*Exercise description*. Below are the records; they must be reproduced verbatim.

*Extracted page text data*.
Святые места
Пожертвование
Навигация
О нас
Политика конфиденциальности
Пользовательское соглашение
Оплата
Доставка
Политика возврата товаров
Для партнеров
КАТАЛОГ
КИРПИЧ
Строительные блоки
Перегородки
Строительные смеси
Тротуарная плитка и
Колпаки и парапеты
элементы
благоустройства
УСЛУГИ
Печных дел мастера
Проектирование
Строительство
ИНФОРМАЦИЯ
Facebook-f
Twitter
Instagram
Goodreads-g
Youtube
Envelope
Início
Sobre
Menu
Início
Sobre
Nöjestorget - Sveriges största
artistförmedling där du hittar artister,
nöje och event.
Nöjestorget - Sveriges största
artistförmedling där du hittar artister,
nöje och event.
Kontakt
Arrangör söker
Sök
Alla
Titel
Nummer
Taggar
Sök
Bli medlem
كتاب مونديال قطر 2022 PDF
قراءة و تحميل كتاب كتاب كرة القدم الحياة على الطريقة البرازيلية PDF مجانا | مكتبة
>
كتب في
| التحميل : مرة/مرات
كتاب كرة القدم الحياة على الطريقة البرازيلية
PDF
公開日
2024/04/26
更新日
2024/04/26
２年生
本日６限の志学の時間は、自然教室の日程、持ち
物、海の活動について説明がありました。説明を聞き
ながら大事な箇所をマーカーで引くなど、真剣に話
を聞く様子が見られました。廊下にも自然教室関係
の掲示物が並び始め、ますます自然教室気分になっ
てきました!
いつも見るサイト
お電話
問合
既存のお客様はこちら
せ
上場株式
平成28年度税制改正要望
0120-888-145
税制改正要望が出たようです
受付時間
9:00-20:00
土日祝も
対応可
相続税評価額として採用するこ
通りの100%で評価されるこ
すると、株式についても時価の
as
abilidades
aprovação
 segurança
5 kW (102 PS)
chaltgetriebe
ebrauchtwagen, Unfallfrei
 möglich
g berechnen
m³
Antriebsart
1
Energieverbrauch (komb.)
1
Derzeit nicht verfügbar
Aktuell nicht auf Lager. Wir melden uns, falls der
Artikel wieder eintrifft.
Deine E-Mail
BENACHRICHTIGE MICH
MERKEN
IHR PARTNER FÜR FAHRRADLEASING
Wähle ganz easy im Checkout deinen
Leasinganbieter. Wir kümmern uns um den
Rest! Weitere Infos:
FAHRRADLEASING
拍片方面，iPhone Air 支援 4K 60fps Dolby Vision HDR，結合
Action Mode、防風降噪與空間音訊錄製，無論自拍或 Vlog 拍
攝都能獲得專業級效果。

*Task response*.
Святые места
Пожертвование
Навигация
О нас
Политика конфиденциальности
Пользовательское соглашение
Оплата
Доставка
Политика возврата товаров
Для партнеров
КАТАЛОГ
КИРПИЧ
Строительные блоки
Перегородки
Строительные смеси
Тротуарная плитка и
Колпаки и парапеты
элементы
благоустройства
УСЛУГИ
Печных дел мастера
Проектирование
Строительство
ИНФОРМАЦИЯ
Facebook-f
Twitter
Instagram
Goodreads-g
Youtube
Envelope
Início
Sobre
Menu
Início
Sobre
Nöjestorget - Sveriges största
artistförmedling där du hittar artister,
nöje och event.
Nöjestorget - Sveriges största
artistförmedling där du hittar artister,
nöje och event.
Kontakt
Arrangör söker
Sök
Alla
Titel
Nummer
Taggar
Sök
Bli medlem
كتاب مونديال قطر 2022 PDF
قراءة و تحميل كتاب كتاب كرة القدم الحياة على الطريقة البرازيلية PDF مجانا | مكتبة
>
كتب في
| التحميل : مرة/مرات
كتاب كرة القدم الحياة على الطريقة البرازيلية
PDF
公開日
2024/04/26
更新日
2024/04/26
２年生
本日６限の志学の時間は、自然教室の日程、持ち
物、海の活動について説明がありました。説明を聞き
ながら大事な箇所をマーカーで引くなど、真剣に話
を聞く様子が見られました。廊下にも自然教室関係
の掲示物が並び始め、ますます自然教室気分になっ
てきました!
いつも見るサイト
お電話
問合
既存のお客様はこちら
せ
上場株式
平成28年度税制改正要望
0120-888-145
税制改正要望が出たようです
受付時間
9:00-20:00
土日祝も
対応可
相続税評価額として採用するこ
通りの100%で評価されるこ
すると、株式についても時価の
as
abilidades
aprovação
 segurança
5 kW (102 PS)
chaltgetriebe
ebrauchtwagen, Unfallfrei
 möglich
g berechnen
m³
Antriebsart
1
Energieverbrauch (komb.)
1
Derzeit nicht verfügbar
Aktuell nicht auf Lager. Wir melden uns, falls der
Artikel wieder eintrifft.
Deine E-Mail
BENACHRICHTIGE MICH
MERKEN
IHR PARTNER FÜR FAHRRADLEASING
Wähle ganz easy im Checkout deinen
Leasinganbieter. Wir kümmern uns um den
Rest! Weitere Infos:
FAHRRADLEASING
拍片方面，iPhone Air 支援 4K 60fps Dolby Vision HDR，結合
Action Mode、防風降噪與空間音訊錄製，無論自拍或 Vlog 拍
攝都能獲得專業級效果。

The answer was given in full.